**What the task asks**
Print the part of the article on Nova Agritech's 52-week low that runs from "On the day the" up to and including "sustained bearish momentum.", word for word.

**Reading text**
Nova Agritech Ltd Falls to 52-Week Low Amid Continued Underperformance



Recent Price Movement and Market Context


On the day the 52-week low was recorded, Nova Agritech’s stock price fell by 0.48%, underperforming its sector by 1.14%. The stock has been on a losing streak for two consecutive sessions, delivering a cumulative return of -2.72% during this period. Trading below all key moving averages — including the 5-day, 20-day, 50-day, 100-day, and 200-day averages — the stock’s technical indicators signal sustained bearish momentum.


The broader market environment has also been subdued. The Sensex opened 100.91 points lower and was trading at 81,314.49, down 0.27% on the same day. Notably, the Sensex has experienced a three-week consecutive decline, losing 2.71% in that timeframe. While the Sensex trades below its 50-day moving average, the 50DMA remains above the 200DMA, indicating some underlying resilience in the benchmark index. Other indices such as NIFTY MEDIA and NIFTY REALTY also hit new 52-week lows, reflecting sectoral pressures across the market.

**Data excerpts**
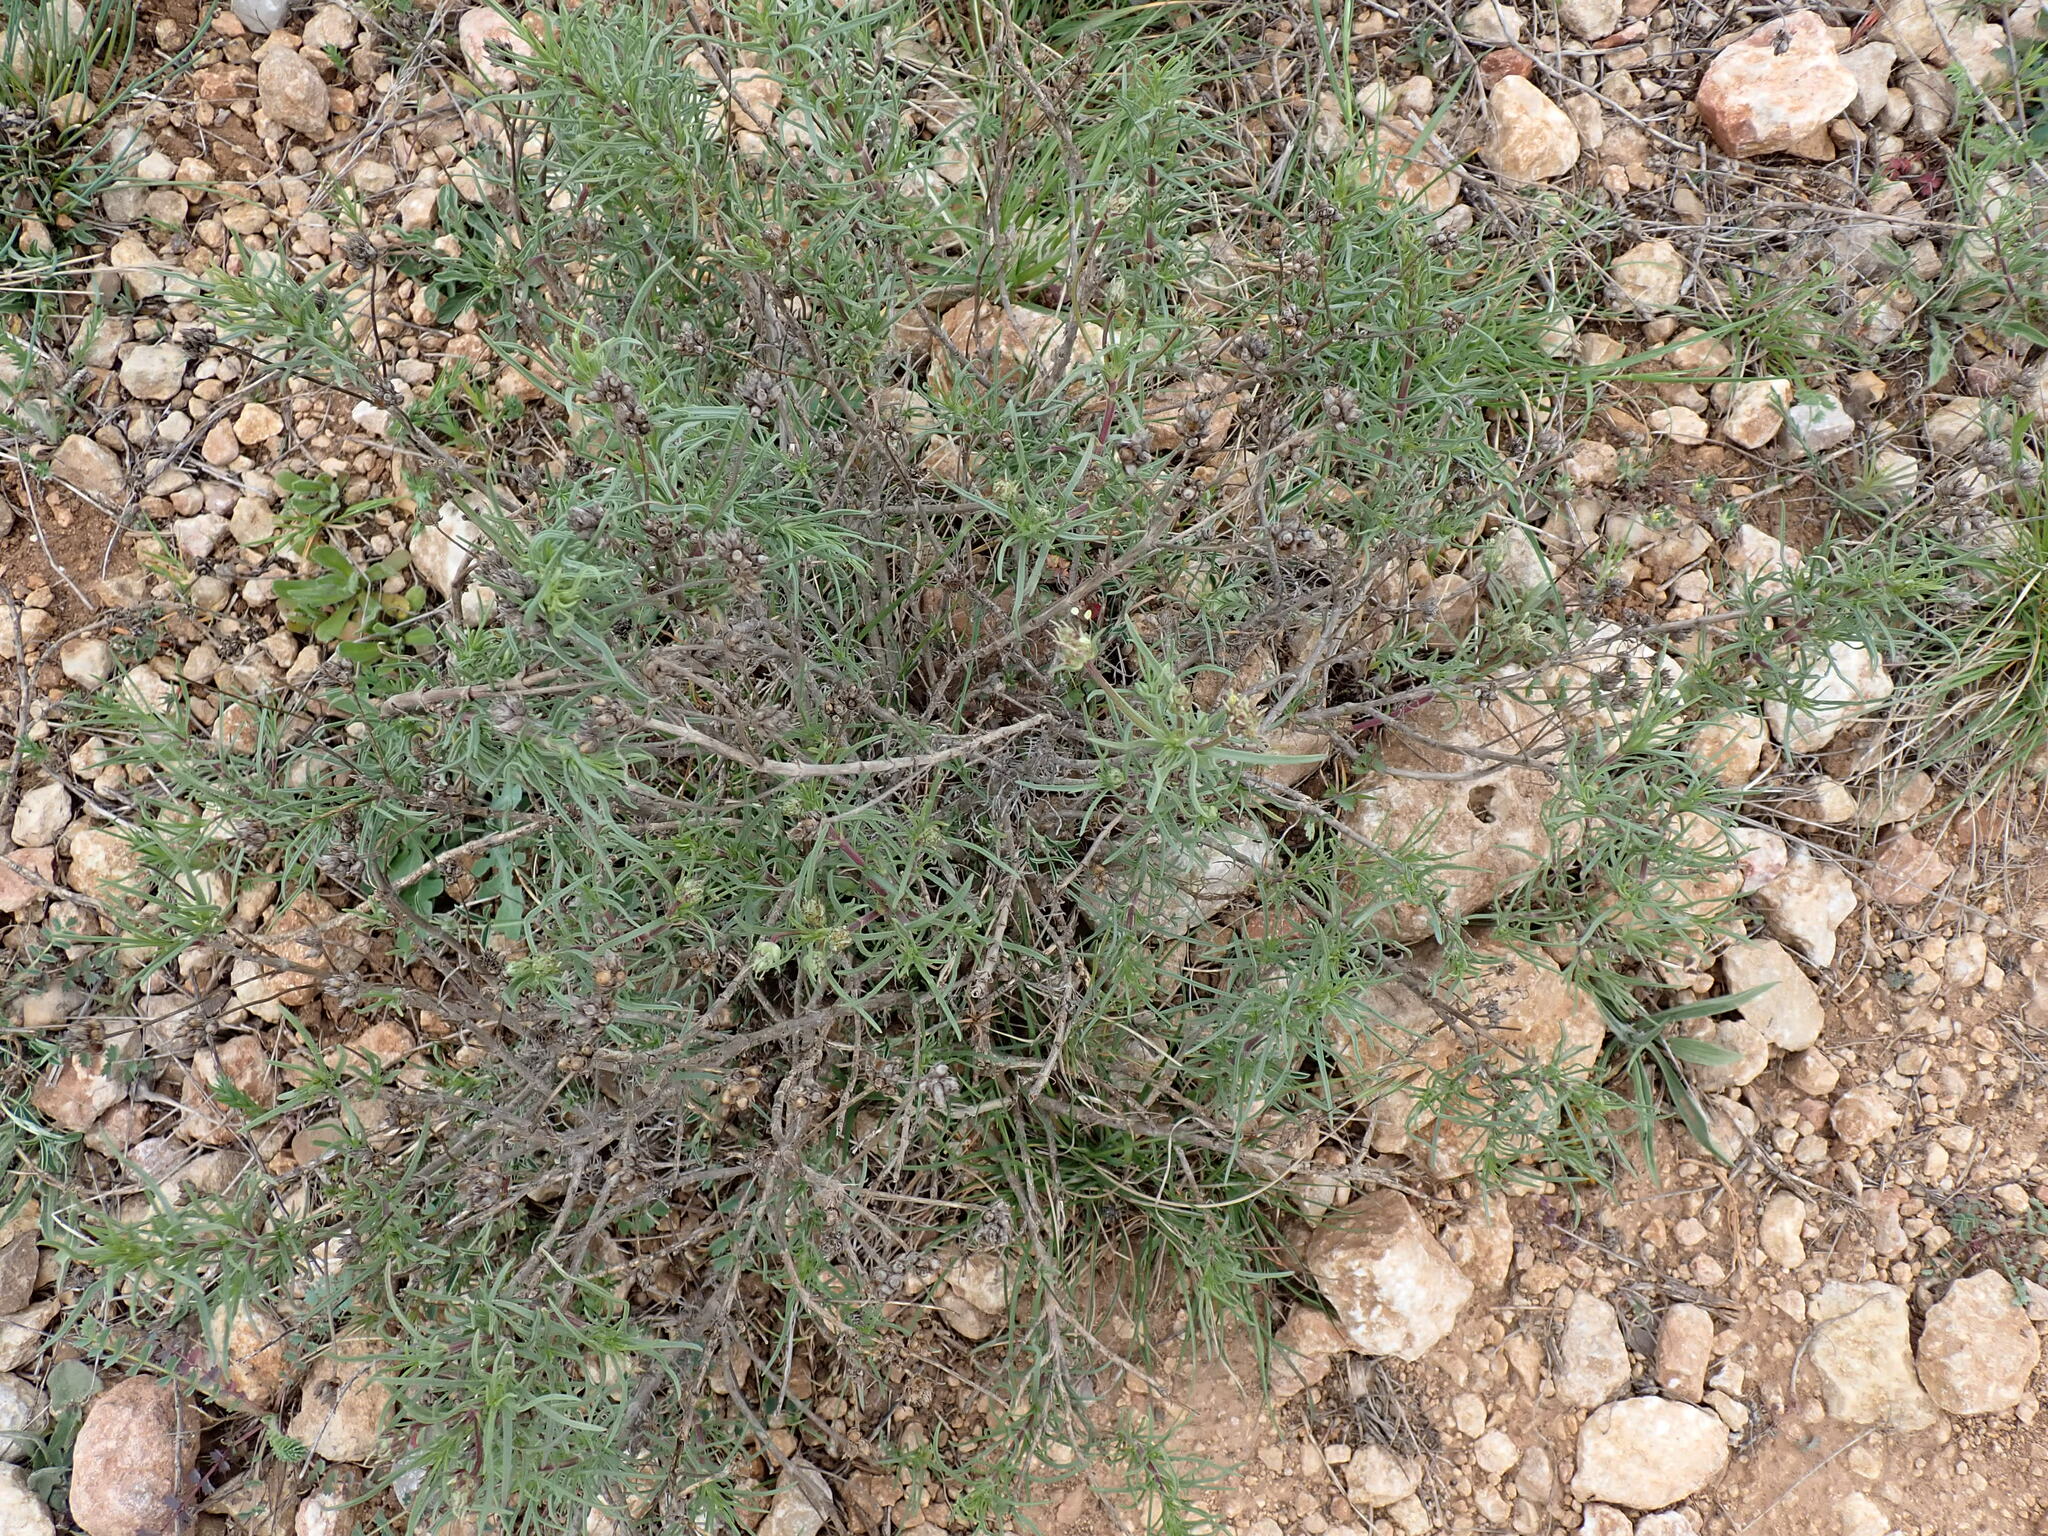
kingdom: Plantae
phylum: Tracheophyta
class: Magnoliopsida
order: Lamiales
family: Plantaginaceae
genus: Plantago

--

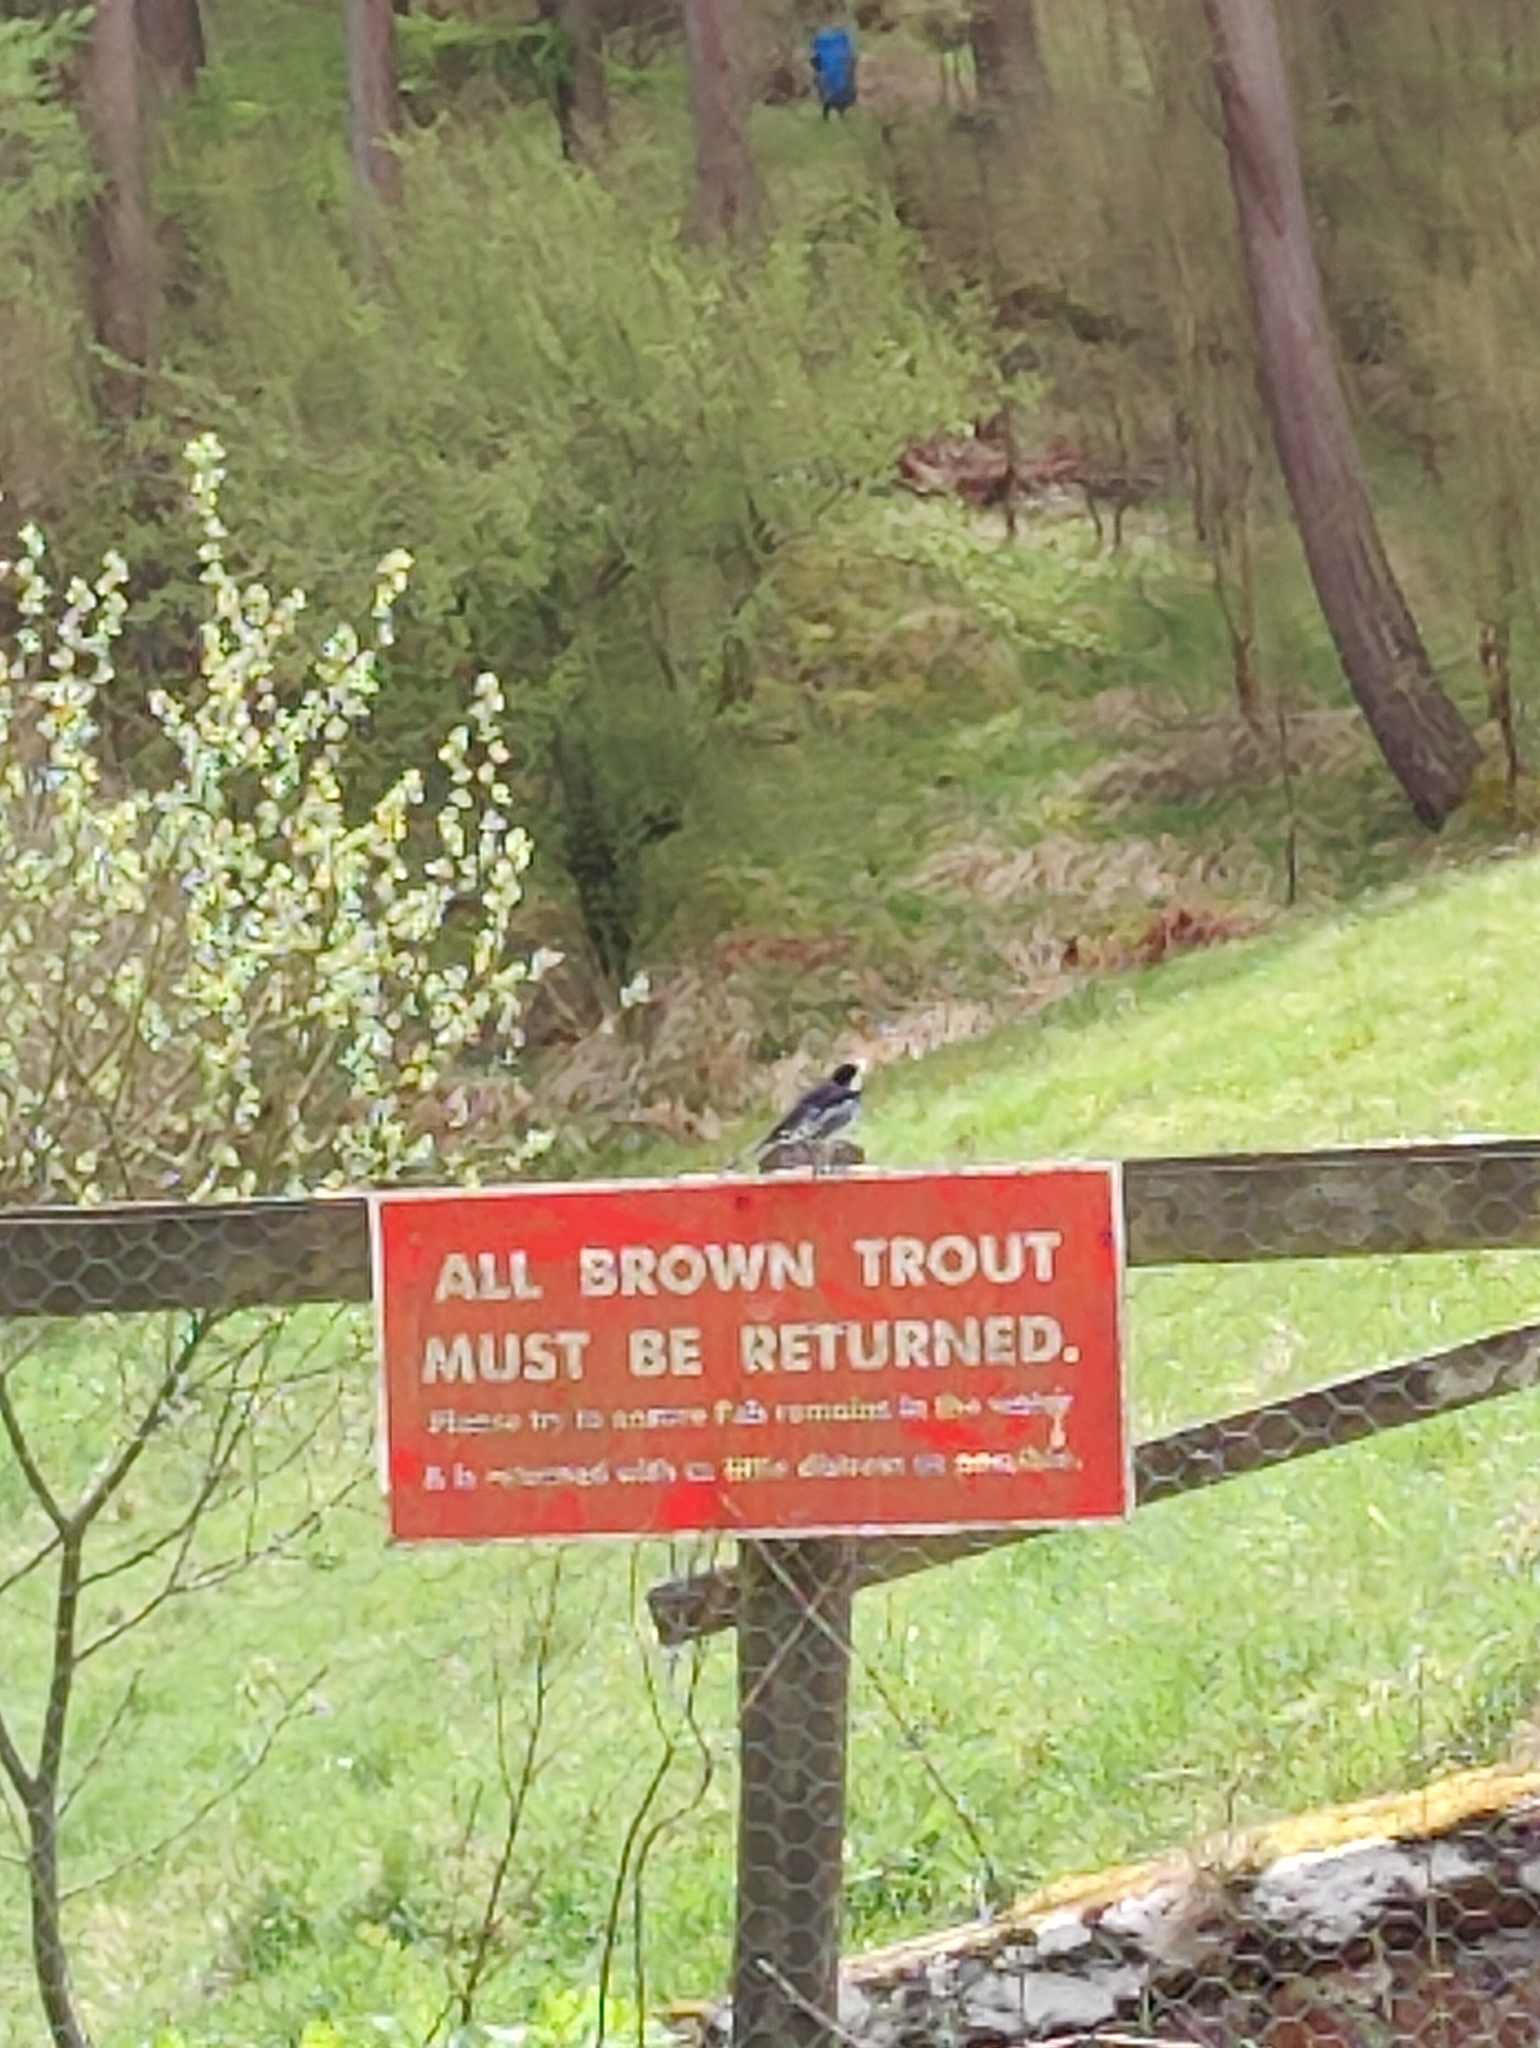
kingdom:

**Written reply**
On the day the 52-week low was recorded, Nova Agritech’s stock price fell by 0.48%, underperforming its sector by 1.14%. The stock has been on a losing streak for two consecutive sessions, delivering a cumulative return of -2.72% during this period. Trading below all key moving averages — including the 5-day, 20-day, 50-day, 100-day, and 200-day averages — the stock’s technical indicators signal sustained bearish momentum.